If you think this kind of life is miserable, you might find it extremely difficult to learn how the death at factory farms look like. Here's a passage from the chapter about slaghterhouses for cattle:

'At a typical slaughter facility, cattle are led through a chute into a knocking box - usually a large cylindrial hold through which the head pokes. The stun operator, or 'knocker', presses a large pneumatic gun between the cow's eyes. A steel bolt shoots into the cows skull and then retracts back into the gun, usually rendering the animal unconscious or rendering death. Sometimes the bolt only dazes the animal, which either remains conscious or later wakes up as it is being 'processed' (...). The effectiveness of the knocking is also reduced because some plant managers believe that animals can become 'too dead' and therefore, because their hearts are not pumping, bleed out too slowly or insufficiently (...). As a result, some plants deliberately choose less-effective knocking methods. The side effect is that a higher percentage of animals require multiple knocks, remaining conscious, ot wake up in processing.

No jokes here, and no turning away. Let's say what we mean: animals are bled, skinned, and dismembered while conscious. It happens all the time, and the industry and the government know it. Several plants cited for bleeding or skinning or dismembering live animals have defended their actions as common in the industry and asked, perhaps rightly, why they are being singled out.'

But Eating Animals is not only about the unimaginable suffering at factory farms. It also investigates the effects factory farming has on our environment. It describes in great detail a problem that most of us would prefer not to think about, namely what happens with all the waste produced by factory farms. Did you know there's basically no waste-treatment facilities for most factory farms? All the shit (let's not be afraid to use this word), together with pieces of dead animals, urine, blood.. directly pollutes the fields and waters, killing hundreds of fish species and causing serious health problems for the people living in the area. As for the very urgent problem of climate change, according to the UN, the livestock sector is responsible for 18 percent of greenhouse gas emissions, around 40 percent more than the entire transport sector - cars, trucks, planes, trains and ships - combined.

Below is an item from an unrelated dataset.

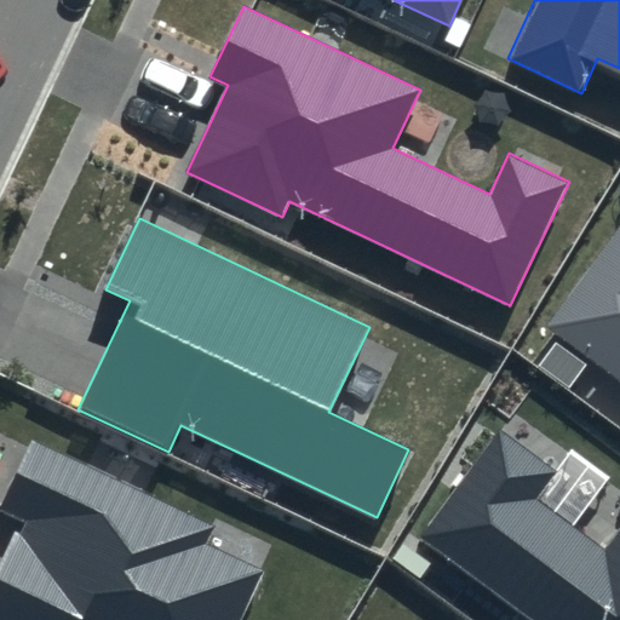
[(619,228),(547,327),(619,379),(619,228)]
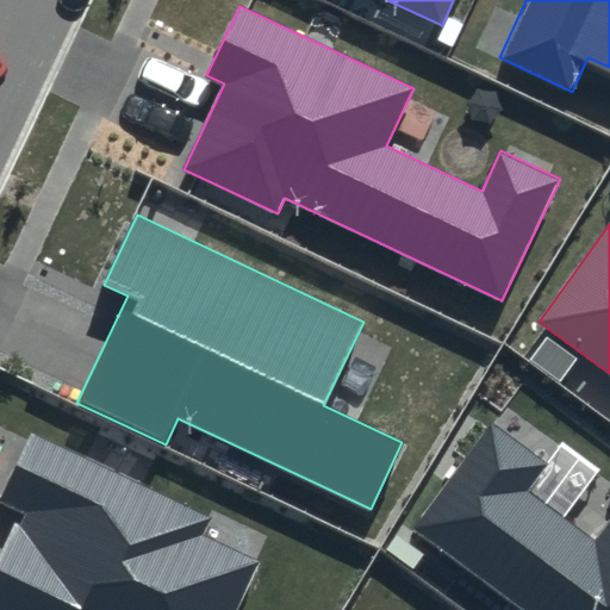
[(549,462),(491,421),(412,528),(522,609),(609,609),(609,520),(595,541),(528,491),(549,462)]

Foer also writes about the few family-run farms left in the United States. They are struggling to survive, while trying to provide the best possible life for the animals they raise (as for the death, it is more complicated - they have no choice but to use the big slaughterhouses, where they have very little influence on how their animals are killed). This is an alternative to those who cannot imagine living without meat. Unfortunately as long as people want to buy cheap factory meat, these small family farms will remain an extremely insignificant margin of the whole meat production industry.

Reading Foer's book is not easy. But in my opinion it is necessary if we want to make conscious choices that affect not only our lives, but the lives of billions of animals every year. And once you have read the book and thought about all the things you have learnt from it, it is up to you to decide if it's going to change anything in your life. Just please bear in mind that we are responsible not only for our actions, but also for what we choose not to do.